Personal information
- Full name: Percy Kaufmann
- Date of birth: unknown
- Position(s): Midfielder, Striker

Senior career*
- Years: Team / Apps / (Gls)
- 1902–1905: FC Basel / 17+ / (1)

= Percy Kaufmann =

Swiss footballer

Percy Kaufmann (date of birth unknown) was a footballer who played as striker or as midfielder in the early 1900s.

==Football career==
Kaufmann joined FC Basel's first team for their 1902–03 season. He played his domestic league debut for the club in the home game on 2 November 1902 as Basel were beaten 1–4 by FC Bern. Kaufmann played six of the eight league matches that season and the team finished the group stage in third position in the league table.
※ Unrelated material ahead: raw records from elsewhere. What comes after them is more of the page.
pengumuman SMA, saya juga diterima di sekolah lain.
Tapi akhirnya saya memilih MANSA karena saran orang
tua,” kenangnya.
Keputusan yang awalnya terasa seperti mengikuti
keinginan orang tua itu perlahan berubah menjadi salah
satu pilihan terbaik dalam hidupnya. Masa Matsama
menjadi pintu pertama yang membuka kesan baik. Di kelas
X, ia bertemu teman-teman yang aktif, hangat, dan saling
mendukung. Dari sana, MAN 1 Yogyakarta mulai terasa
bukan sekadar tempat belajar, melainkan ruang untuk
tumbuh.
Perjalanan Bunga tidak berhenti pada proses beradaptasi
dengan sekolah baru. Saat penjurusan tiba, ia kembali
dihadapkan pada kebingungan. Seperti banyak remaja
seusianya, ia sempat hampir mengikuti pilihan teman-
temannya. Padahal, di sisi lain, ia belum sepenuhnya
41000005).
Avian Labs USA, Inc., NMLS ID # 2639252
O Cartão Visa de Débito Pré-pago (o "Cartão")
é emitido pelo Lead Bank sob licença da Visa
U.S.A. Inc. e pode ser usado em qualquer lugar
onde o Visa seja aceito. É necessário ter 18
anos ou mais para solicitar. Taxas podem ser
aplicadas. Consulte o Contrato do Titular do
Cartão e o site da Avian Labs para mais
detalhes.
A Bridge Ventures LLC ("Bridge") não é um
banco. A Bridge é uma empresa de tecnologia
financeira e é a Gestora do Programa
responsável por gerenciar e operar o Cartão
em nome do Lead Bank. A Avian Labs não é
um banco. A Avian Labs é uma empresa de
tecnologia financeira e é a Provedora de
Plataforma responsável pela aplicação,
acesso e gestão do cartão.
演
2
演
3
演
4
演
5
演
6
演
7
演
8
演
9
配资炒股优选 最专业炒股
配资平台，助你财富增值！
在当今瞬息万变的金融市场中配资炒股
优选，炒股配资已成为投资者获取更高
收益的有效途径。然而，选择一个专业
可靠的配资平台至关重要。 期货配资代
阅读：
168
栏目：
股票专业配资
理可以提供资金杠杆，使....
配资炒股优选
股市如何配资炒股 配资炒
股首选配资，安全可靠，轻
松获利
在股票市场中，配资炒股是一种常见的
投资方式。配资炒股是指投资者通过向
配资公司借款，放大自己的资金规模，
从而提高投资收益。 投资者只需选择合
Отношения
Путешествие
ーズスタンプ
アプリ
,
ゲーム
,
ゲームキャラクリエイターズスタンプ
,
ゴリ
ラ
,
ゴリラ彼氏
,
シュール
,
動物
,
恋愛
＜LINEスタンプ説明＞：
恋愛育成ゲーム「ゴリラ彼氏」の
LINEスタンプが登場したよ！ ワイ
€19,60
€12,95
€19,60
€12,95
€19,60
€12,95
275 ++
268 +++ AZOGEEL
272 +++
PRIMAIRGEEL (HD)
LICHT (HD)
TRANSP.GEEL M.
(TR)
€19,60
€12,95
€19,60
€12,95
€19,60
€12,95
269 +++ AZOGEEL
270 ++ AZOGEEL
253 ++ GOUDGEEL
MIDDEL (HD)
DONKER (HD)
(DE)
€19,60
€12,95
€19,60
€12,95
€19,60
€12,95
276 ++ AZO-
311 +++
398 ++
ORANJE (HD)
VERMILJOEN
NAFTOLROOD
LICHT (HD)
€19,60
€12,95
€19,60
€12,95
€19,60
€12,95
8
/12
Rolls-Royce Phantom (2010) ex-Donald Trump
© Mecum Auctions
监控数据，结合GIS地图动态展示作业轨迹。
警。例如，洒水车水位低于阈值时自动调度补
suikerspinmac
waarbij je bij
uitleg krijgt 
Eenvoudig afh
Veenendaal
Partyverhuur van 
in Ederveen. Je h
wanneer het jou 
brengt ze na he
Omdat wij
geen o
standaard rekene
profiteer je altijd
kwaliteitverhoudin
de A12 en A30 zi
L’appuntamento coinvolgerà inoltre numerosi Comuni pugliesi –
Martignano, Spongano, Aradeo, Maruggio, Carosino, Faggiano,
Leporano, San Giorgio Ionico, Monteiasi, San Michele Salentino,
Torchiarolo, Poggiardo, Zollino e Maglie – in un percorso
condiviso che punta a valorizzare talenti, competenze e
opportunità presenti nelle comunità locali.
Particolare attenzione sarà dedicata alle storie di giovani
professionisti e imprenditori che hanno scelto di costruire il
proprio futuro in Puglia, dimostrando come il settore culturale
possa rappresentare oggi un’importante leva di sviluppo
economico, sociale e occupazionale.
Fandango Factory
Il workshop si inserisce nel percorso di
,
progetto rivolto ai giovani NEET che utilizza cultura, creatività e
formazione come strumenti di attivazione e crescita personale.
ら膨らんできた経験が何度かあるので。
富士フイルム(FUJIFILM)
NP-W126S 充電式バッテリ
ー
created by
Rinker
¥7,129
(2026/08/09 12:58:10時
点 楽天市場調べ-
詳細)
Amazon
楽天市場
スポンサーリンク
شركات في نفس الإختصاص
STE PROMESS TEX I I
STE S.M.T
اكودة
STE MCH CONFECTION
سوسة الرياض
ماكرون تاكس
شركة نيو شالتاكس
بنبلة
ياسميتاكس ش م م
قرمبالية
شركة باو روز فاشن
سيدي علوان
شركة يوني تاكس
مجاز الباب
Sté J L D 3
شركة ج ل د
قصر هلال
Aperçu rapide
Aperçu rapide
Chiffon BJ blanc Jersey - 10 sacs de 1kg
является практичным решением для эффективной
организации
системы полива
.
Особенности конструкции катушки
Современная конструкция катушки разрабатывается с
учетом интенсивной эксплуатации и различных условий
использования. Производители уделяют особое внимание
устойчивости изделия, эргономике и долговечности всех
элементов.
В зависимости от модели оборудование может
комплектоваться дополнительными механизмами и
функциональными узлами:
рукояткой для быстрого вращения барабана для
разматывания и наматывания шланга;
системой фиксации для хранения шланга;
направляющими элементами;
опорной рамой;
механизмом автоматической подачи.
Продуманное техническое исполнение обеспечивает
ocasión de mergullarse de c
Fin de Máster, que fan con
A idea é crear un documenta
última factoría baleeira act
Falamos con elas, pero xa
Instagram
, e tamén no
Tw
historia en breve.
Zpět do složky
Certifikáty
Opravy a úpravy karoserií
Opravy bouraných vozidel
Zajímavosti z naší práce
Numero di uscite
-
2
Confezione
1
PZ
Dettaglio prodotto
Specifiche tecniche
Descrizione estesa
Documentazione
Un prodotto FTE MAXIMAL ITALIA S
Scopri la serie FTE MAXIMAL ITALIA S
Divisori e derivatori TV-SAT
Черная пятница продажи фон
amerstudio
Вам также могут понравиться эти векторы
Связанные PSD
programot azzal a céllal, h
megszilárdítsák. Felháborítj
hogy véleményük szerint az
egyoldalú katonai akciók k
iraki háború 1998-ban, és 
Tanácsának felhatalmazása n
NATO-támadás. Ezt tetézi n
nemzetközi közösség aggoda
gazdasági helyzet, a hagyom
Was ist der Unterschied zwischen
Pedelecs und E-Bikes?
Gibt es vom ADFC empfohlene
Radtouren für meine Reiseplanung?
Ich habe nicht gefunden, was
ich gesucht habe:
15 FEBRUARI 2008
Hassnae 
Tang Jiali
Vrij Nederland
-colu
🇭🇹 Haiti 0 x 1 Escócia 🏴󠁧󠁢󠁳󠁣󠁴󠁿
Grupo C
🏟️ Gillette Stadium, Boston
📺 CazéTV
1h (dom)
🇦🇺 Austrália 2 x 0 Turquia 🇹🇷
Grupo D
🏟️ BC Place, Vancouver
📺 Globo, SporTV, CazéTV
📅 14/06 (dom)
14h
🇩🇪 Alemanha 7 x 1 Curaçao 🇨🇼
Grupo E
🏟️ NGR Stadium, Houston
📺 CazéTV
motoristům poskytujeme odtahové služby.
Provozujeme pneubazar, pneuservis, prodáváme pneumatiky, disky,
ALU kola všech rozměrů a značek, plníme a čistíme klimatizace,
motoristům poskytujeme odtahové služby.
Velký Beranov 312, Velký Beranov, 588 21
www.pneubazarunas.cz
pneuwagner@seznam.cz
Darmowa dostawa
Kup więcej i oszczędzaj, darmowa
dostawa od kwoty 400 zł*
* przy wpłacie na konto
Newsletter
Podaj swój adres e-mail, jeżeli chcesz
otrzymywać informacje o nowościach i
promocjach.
Kaufmann was also regular starter in the following two seasons. He scored his first goal for his club on 27 November 1904 in the home game in the Landhof as Basel won 3–0 against Weissenbühl Bern.

During his three seasons with the team, Kaufmann played at least 23 games for Basel scoring two goals. 17 of these games were in the Swiss Series A and six were friendly games. He scored one goal in the domestic league and one was scored during the test games. He probably played in more games than mentioned, but the documentation is incomplete. (Note: The player lines-ups and goal scorers for 2 of the 9 league games in the 1903–04 season are unknown or incomplete.) (Note: The player lines-ups and goal scorers for 3 of the 8 league games in the 1904–05 season are unknown or incomplete.)

==Notes==
===Footnotes===

Incomplete league matches 1903–1904 season: Bern-FCB, FCB-OB

Incomplete league matches 1904–1905 season: FCB-Bern, OB-FCB, FCB-YB

===Sources===
- Rotblau: Jahrbuch Saison 2017/2018. Publisher: FC Basel Marketing AG. ISBN 978-3-7245-2189-1
- Die ersten 125 Jahre. Publisher: Josef Zindel im Friedrich Reinhardt Verlag, Basel. ISBN 978-3-7245-2305-5
- Verein "Basler Fussballarchiv" Homepage
(NB: Despite all efforts, the editors of these books and the authors in "Basler Fussballarchiv" have failed to be able to identify all the players, their date and place of birth or date and place of death, who played in the games during the early years of FC Basel.)